Eine Galaxie von der Seite
von Stefan Deiters astronews.com
2. März 2017
Die europäische Südsternwarte ESO hat am Mittwoch eine
neue Ansicht der Galaxie NGC 1055 vorgestellt. Das System ist etwas größer als
unsere Milchstraße und wir sehen es von der Erde aus direkt von der Seite. So
lassen sich zwar keine Spiralarme erkennen, doch dafür Hinweise darauf, dass NGC
1055 durch eine benachbarte Galaxie gestört wurde.
Der Blick an den Himmel offenbart eine große Vielfalt von Galaxien. Zwar kennen
Astronomen tatsächlich ganz unterschiedliche Galaxientypen, doch sind manche
Systeme, die verschieden aussehen, nicht so unterschiedlich, wie man zunächst
glauben mag: Es kommt nämlich sehr häufig auf den Winkel an, unter dem man ein Objekt
betrachtet.
Ein Beispiel dafür sind Spiralgalaxien: Blickt man praktisch "von oben" auf
die Systeme, lassen sich die eindrucksvollen Spiralarme der Galaxien deutlich
erkennen. Schaut man hingegen von der Seite auf eine Spiralgalaxie, sieht man
oft nicht mehr als einen dünnen hellen Streifen mit einer Aufwölbung in der
Mitte - man blickt auf die Kante der Scheibe der Galaxie.
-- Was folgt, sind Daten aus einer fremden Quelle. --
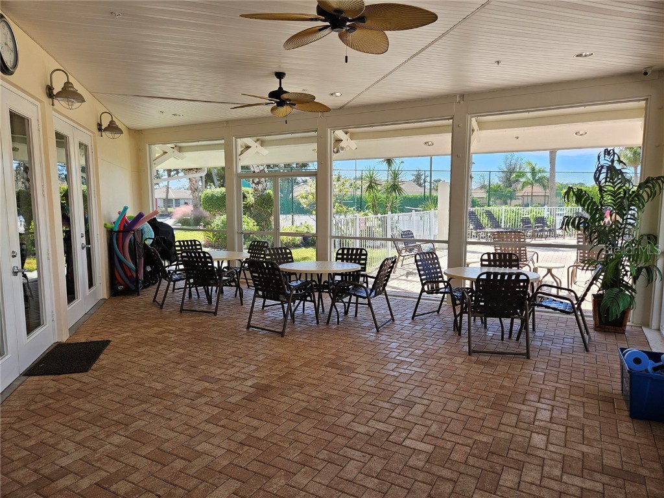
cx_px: 332
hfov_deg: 73.9
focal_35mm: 23
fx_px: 441
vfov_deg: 58.9
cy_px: 249
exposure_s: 1/129
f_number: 1.8
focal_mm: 5.4
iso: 25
Spiralarme sind daher
nicht zu sehen.
Dafür vermittelt ein solcher Blick von der Seite einen Eindruck davon, wie
sich die Sterne der Scheibe in der Höhe verteilen, also wie dick die Scheibe
eigentlich ist. Zudem lassen sich auch Staubschwaden in der Scheibe ausmachen. Manchmal ist zu erkennen, dass die Scheibe nicht gerade
ist, sondern leicht gekrümmt, wie man es etwa bei der Galaxie NGC 1055 sehen
kann, von
der die Europäische Südsternwarte ESO gestern eine neue Aufnahme veröffentlicht
hat. Diese Krümmung der Scheibe wird vermutlich durch Wechselwirkungen mit der
nahegelegenen Galaxie Messier 77 verursacht.
NGC 1055 hat etwa einen 15 Prozent größeren Durchmesser als unsere
Milchstraße. Sie liegt rund 55 Millionen Lichtjahre von der Erde entfernt im
Sternbild Walfisch. Die Daten für dieses Bild wurden mit dem FOcal Reducer
and low dispersion Spectrograph 2 (FORS2) gemacht, der an eines der
Teleskope des Very Large Telescope der ESO auf dem Gipfel des Paranal in Chile
montiert ist.
Das Bild entstand im Rahmen des ESO-Programms Cosmic Gems. Es dient
dazu, Bilder von schönen oder aus anderen Gründen faszinierenden Objekten für
die Öffentlichkeitsarbeit und für Bildungszwecke zu erstellen. Dazu steht dem
Programm ein kleiner Teil der Beobachtungszeit an den Teleskopen zur Verfügung
und es nutzt zudem Zeiten, in denen die Teleskope nicht für wissenschaftliche
Studien verwendet werden. Alle dabei gewonnenen Daten können auch von Astronomen
für ihre wissenschaftliche Arbeit verwendet werden.